Office: TMH 229
Ellen D. Tillman is an assistant professor in history with a PhD from University of Illinois, Champaign-Urbana. Her field is Latin American history with an emphasis on military institutions, military-civil relations, U.S. interventions, and guerrilla warfare.
Dr. Tillman’s research has focused on 20th-century U.S. interventions in the Caribbean region and how these interventions shaped Latin American development, U.S. foreign policy, and U.S. naval power. Her dissertation examined the U.S. military occupation of the Dominican Republic (1916-1924), arguing that the interaction of growing U.S. naval power and the actions of the occupied population drastically reshaped both the U.S. approach and Dominican society. Her current research analyzes how U.S. Army officers’ experience on the frontier in the late nineteenth century—especially in the formation of ideas about race—affected their interventions in Central America and their interactions with Central American populations and military groups.
Before coming to Texas State University, Dr. Tillman taught at the U.S. Military Academy at West Point.
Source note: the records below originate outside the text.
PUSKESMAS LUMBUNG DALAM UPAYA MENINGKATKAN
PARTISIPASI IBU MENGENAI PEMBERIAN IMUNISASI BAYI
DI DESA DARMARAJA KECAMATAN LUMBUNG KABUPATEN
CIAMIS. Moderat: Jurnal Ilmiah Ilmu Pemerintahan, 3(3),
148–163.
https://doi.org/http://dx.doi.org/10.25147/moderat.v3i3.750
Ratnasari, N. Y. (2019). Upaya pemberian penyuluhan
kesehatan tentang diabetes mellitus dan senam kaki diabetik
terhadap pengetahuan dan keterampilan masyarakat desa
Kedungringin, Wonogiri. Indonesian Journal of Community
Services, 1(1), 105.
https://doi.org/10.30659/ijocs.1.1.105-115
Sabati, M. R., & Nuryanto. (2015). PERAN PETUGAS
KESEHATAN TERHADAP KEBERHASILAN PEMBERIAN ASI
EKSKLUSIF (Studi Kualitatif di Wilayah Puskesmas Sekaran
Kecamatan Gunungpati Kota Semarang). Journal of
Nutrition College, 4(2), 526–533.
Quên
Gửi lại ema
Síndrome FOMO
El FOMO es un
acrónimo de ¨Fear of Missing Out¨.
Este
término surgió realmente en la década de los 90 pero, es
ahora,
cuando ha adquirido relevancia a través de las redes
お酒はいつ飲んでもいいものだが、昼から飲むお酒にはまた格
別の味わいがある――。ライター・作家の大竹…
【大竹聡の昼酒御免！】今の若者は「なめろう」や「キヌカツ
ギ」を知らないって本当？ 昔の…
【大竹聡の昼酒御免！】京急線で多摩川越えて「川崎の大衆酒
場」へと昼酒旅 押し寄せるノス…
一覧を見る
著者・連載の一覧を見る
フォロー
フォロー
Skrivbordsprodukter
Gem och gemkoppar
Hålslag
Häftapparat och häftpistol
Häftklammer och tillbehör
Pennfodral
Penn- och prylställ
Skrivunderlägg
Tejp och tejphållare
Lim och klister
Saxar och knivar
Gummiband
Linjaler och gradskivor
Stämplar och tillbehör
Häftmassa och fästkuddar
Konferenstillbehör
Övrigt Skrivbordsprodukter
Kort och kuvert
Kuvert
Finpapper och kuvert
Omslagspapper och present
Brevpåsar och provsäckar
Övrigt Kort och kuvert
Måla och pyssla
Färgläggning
HIST2320 (2312) Western Civilization 1715 to Date
A general survey of western civilization from the Treaty of Utrecht to the present.
HIST 4368 War and Society
A study of the relationship of war with social and cultural institutions from the 18th century to the present. This course examines the ways in which the military has shaped culture and society—and the ways in which culture and society have shaped the military. In particular, this course traces change in technology and identity as they relate to warfare and the military institution.